• _ACTION ITEM 1_:
Answer these questions using the passage on the Third Alliance below:
(a) Which forces does the passage name as the subjects of this alliance?
(b) According to the passage, what is the only way Turkey's problems can be solved?
(c) Besides aiming for the people to assert their power in all areas, what must the Third Alliance also develop?
• _ACTION ITEM 2_:
Reproduce the part of the passage on the Third Alliance below, starting at "The concrete result" and ending at "democratic mass organizations.".

• _SELECTED EXTRACT_:
•••••

The concrete result of this perspective is a ground where all the forces that refuse to squeeze themselves into the current picture and the options offered by the politics of order, that strive to overcome it and therefore cannot be represented in the existing alliances will come side by side. Therefore, the subjects of this alliance are the Kurdish national movement, socialist organizations, trade unions, labor organizations and democratic mass organizations.
It is clear that Turkey’s problems cannot be solved by electoral success. The quagmire into which Turkey has been pushed has long passed the stage where it can be solved within the limits of an election, and it has been proven that it is only possible through a radical reorganization. However, it would be a mistake to interpret this as meaning that the elections are unimportant and that there is no need to develop a pro-labor strategy and tactics in the elections. Therefore, the Third Alliance, while aiming for the people to assert their power in all areas, and perhaps precisely for this reason, must also develop a position on elections that reflects the interests of the people to the greatest extent.

•••••

• _DATA UNDER STUDY_:

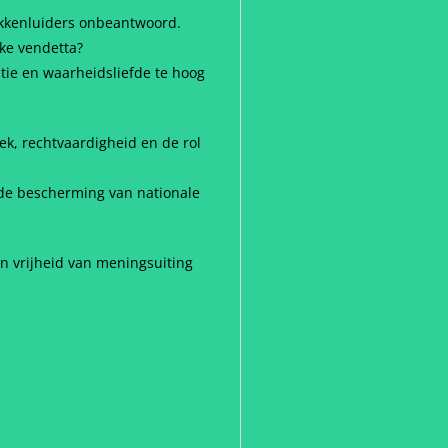
lokkenluiders onbeantwoord.
eke vendetta?
ntie en waarheidsliefde te hoog
ek, rechtvaardigheid en de rol
 de bescherming van nationale
en vrijheid van meningsuiting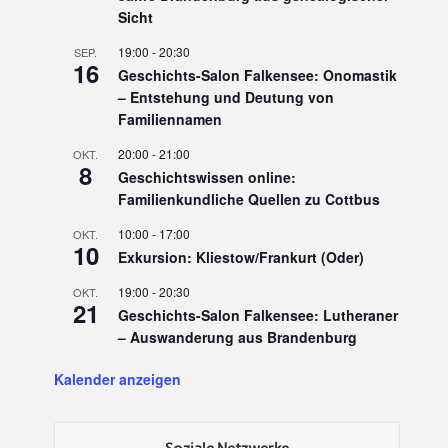
Sicht
19:00
-
20:30
SEP.
16
Geschichts-Salon Falkensee: Onomastik
– Entstehung und Deutung von
Familiennamen
20:00
-
21:00
OKT.
8
Geschichtswissen online:
Familienkundliche Quellen zu Cottbus
10:00
-
17:00
OKT.
10
Exkursion: Kliestow/Frankurt (Oder)
19:00
-
20:30
OKT.
21
Geschichts-Salon Falkensee: Lutheraner
– Auswanderung aus Brandenburg
Kalender anzeigen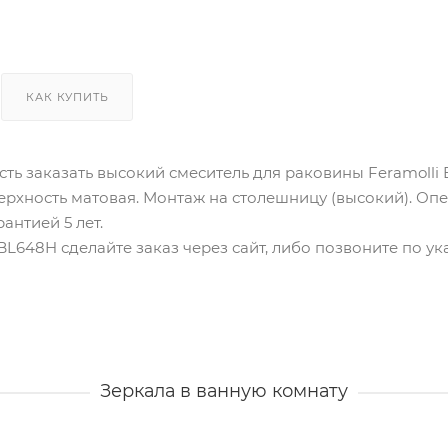
КАК КУПИТЬ
ть заказать высокий смеситель для раковины Feramolli
верхность матовая. Монтаж на столешницу (высокий). Оп
антией 5 лет.
 BL648H сделайте заказ через сайт, либо позвоните по у
Зеркала в ванную комнату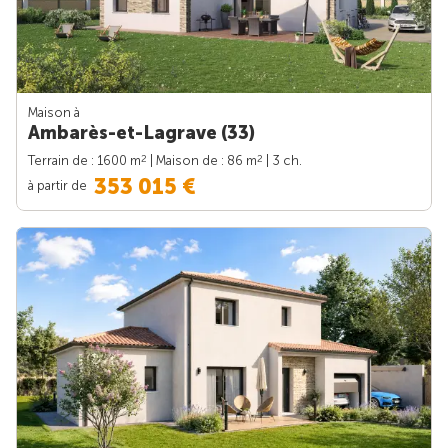
Maison à
Ambarès-et-Lagrave (33)
2
2
Terrain de : 1600 m
| Maison de : 86 m
| 3 ch.
353 015 €
à partir de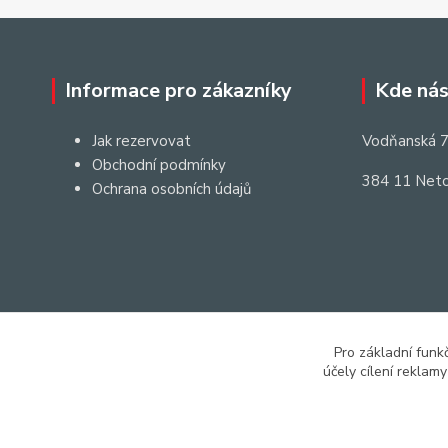
Informace pro zákazníky
Kde nás
Jak rezervovat
Vodňanská 7
Obchodní podmínky
384 11 Neto
Ochrana osobních údajů
Pro základní funk
účely cílení reklam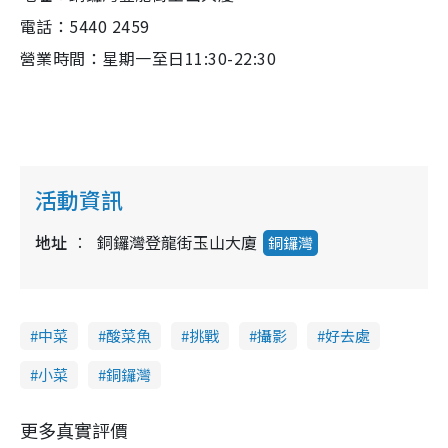
電話：5440 2459
營業時間：星期一至日11:30-22:30
活動資訊
地址
銅鑼灣登龍街玉山大廈
銅鑼灣
中菜
酸菜魚
挑戰
攝影
好去處
小菜
銅鑼灣
更多真實評價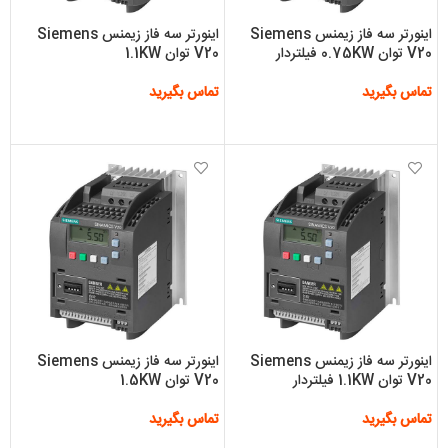
اینورتر سه فاز زیمنس Siemens
اینورتر سه فاز زیمنس Siemens
V20 توان 0.75KW فیلتردار
V20 توان 1.1KW
تماس بگیرید
تماس بگیرید
اطلاعات بیشتر
اطلاعات بیشتر
اینورتر سه فاز زیمنس Siemens
اینورتر سه فاز زیمنس Siemens
V20 توان 1.1KW فیلتردار
V20 توان 1.5KW
تماس بگیرید
تماس بگیرید
اطلاعات بیشتر
اطلاعات بیشتر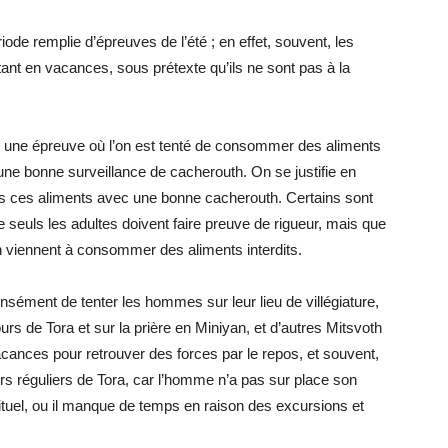
période remplie d’épreuves de l’été ; en effet, souvent, les
ant en vacances, sous prétexte qu’ils ne sont pas à la
te une épreuve où l’on est tenté de consommer des aliments
’une bonne surveillance de cacherouth. On se justifie en
as ces aliments avec une bonne cacherouth. Certains sont
 seuls les adultes doivent faire preuve de rigueur, mais que
en viennent à consommer des aliments interdits.
nsément de tenter les hommes sur leur lieu de villégiature,
ours de Tora et sur la prière en Miniyan, et d’autres Mitsvoth
n vacances pour retrouver des forces par le repos, et souvent,
ours réguliers de Tora, car l’homme n’a pas sur place son
tuel, ou il manque de temps en raison des excursions et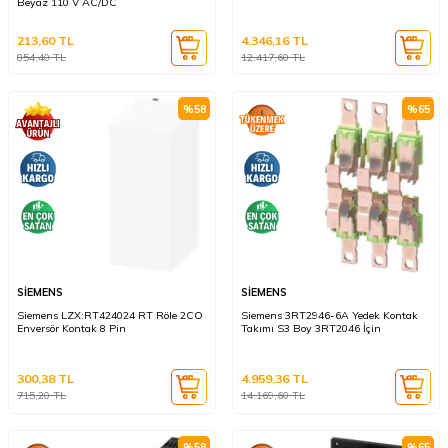
Beyaz 110 V AC/DC
213,60
TL
4.346,16
TL
854,40
TL
12.417,60
TL
%
58
%
65
SİEMENS
SİEMENS
Siemens LZX:RT424024 RT Röle 2CO
Siemens 3RT2946-6A Yedek Kontak
Enversör Kontak 8 Pin
Takımı S3 Boy 3RT2046 İçin
300,38
TL
4.959,36
TL
715,20
TL
14.169,60
TL
%
58
%
65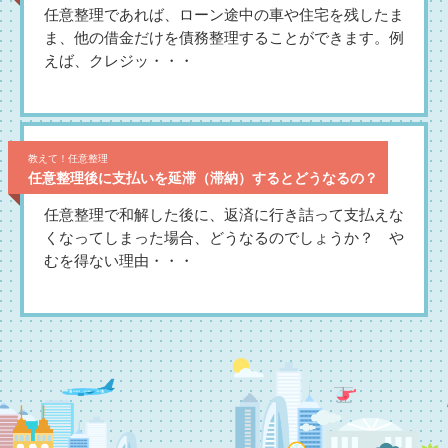
任意整理であれば、ローン途中の車や住宅を残したま
ま、他の借金だけを債務整理することができます。例
えば、クレジッ・・・
教えて！任意整理
任意整理後に支払いを延滞（滞納）するとどうなるの？
任意整理で和解した後に、返済に行き詰って支払えな
くなってしまった場合、どうなるのでしょうか？ や
むを得ない理由・・・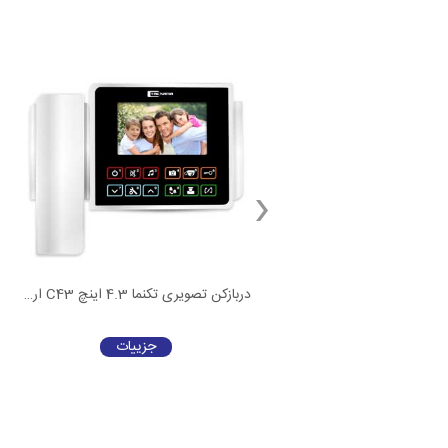
دربازکن تصویری تکنما 7 اینچ C70 ارتباط داخلی دار قابلیت اتصال به حافظه مرکزی
دربازکن تصویری تکنما 4.3 اینچ C43 ارتباط داخلی
جزییات
جزییات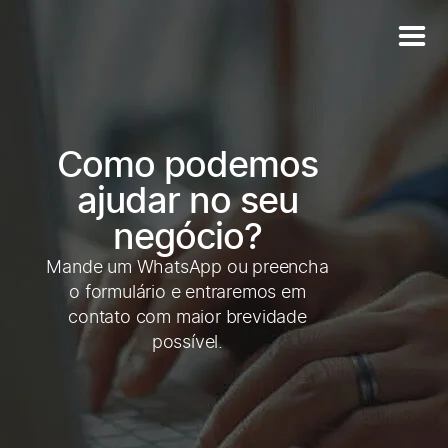
Como podemos
ajudar no seu
negócio?
Mande um WhatsApp ou preencha
o formulário e entraremos em
contato com maior brevidade
possível.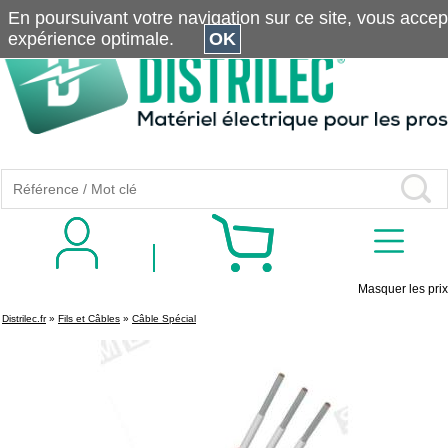
En poursuivant votre navigation sur ce site, vous accepte
expérience optimale.
OK
Masquer les prix
Distrilec.fr
»
Fils et Câbles
»
Câble Spécial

•••••

• _EXPECTED ANSWER 1_:
(a) The Kurdish national movement, socialist organizations, trade unions, labor organizations and democratic mass organizations.
(b) Only through a radical reorganization.
(c) A position on elections that reflects the interests of the people to the greatest extent.

• _EXPECTED ANSWER 2_:
The concrete result of this perspective is a ground where all the forces that refuse to squeeze themselves into the current picture and the options offered by the politics of order, that strive to overcome it and therefore cannot be represented in the existing alliances will come side by side. Therefore, the subjects of this alliance are the Kurdish national movement, socialist organizations, trade unions, labor organizations and democratic mass organizations.